The answer must be an exact copy of every record below.

Dataset entries
──────
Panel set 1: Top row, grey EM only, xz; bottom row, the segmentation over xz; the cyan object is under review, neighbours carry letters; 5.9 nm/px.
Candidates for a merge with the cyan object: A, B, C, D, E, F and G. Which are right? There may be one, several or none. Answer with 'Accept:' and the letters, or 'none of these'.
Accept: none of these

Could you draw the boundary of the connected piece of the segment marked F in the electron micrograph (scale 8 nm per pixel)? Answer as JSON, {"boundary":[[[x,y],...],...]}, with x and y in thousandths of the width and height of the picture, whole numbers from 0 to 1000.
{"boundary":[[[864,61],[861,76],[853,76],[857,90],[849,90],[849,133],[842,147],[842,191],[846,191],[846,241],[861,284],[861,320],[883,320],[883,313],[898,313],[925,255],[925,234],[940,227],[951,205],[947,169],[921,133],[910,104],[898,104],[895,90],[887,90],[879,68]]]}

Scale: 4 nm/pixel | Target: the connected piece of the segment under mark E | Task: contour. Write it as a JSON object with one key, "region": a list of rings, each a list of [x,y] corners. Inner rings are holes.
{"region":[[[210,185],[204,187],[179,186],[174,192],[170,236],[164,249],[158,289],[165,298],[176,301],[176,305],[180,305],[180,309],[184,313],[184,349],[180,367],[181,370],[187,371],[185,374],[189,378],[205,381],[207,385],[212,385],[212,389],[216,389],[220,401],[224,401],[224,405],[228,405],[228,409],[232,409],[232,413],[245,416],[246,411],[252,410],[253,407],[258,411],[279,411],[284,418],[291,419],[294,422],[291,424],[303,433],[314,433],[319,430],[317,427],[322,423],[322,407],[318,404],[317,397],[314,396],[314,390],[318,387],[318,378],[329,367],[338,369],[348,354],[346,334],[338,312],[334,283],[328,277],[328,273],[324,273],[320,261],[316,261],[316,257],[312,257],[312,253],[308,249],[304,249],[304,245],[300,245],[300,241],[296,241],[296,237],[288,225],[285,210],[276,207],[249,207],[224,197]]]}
──────
Response to this task:
Panel set 1: Top row, grey EM only, xz; bottom row, the segmentation over xz; the cyan object is under review, neighbours carry letters; 5.9 nm/px.
Candidates for a merge with the cyan object: A, B, C, D, E, F and G. Which are right? There may be one, several or none. Answer with 'Accept:' and the letters, or 'none of these'.
Accept: none of these

Could you draw the boundary of the connected piece of the segment marked F in the electron micrograph (scale 8 nm per pixel)? Answer as JSON, {"boundary":[[[x,y],...],...]}, with x and y in thousandths of the width and height of the picture, whole numbers from 0 to 1000.
{"boundary":[[[864,61],[861,76],[853,76],[857,90],[849,90],[849,133],[842,147],[842,191],[846,191],[846,241],[861,284],[861,320],[883,320],[883,313],[898,313],[925,255],[925,234],[940,227],[951,205],[947,169],[921,133],[910,104],[898,104],[895,90],[887,90],[879,68]]]}

Scale: 4 nm/pixel | Target: the connected piece of the segment under mark E | Task: contour. Write it as a JSON object with one key, "region": a list of rings, each a list of [x,y] corners. Inner rings are holes.
{"region":[[[210,185],[204,187],[179,186],[174,192],[170,236],[164,249],[158,289],[165,298],[176,301],[176,305],[180,305],[180,309],[184,313],[184,349],[180,367],[181,370],[187,371],[185,374],[189,378],[205,381],[207,385],[212,385],[212,389],[216,389],[220,401],[224,401],[224,405],[228,405],[228,409],[232,409],[232,413],[245,416],[246,411],[252,410],[253,407],[258,411],[279,411],[284,418],[291,419],[294,422],[291,424],[303,433],[314,433],[319,430],[317,427],[322,423],[322,407],[318,404],[317,397],[314,396],[314,390],[318,387],[318,378],[329,367],[338,369],[348,354],[346,334],[338,312],[334,283],[328,277],[328,273],[324,273],[320,261],[316,261],[316,257],[312,257],[312,253],[308,249],[304,249],[304,245],[300,245],[300,241],[296,241],[296,237],[288,225],[285,210],[276,207],[249,207],[224,197]]]}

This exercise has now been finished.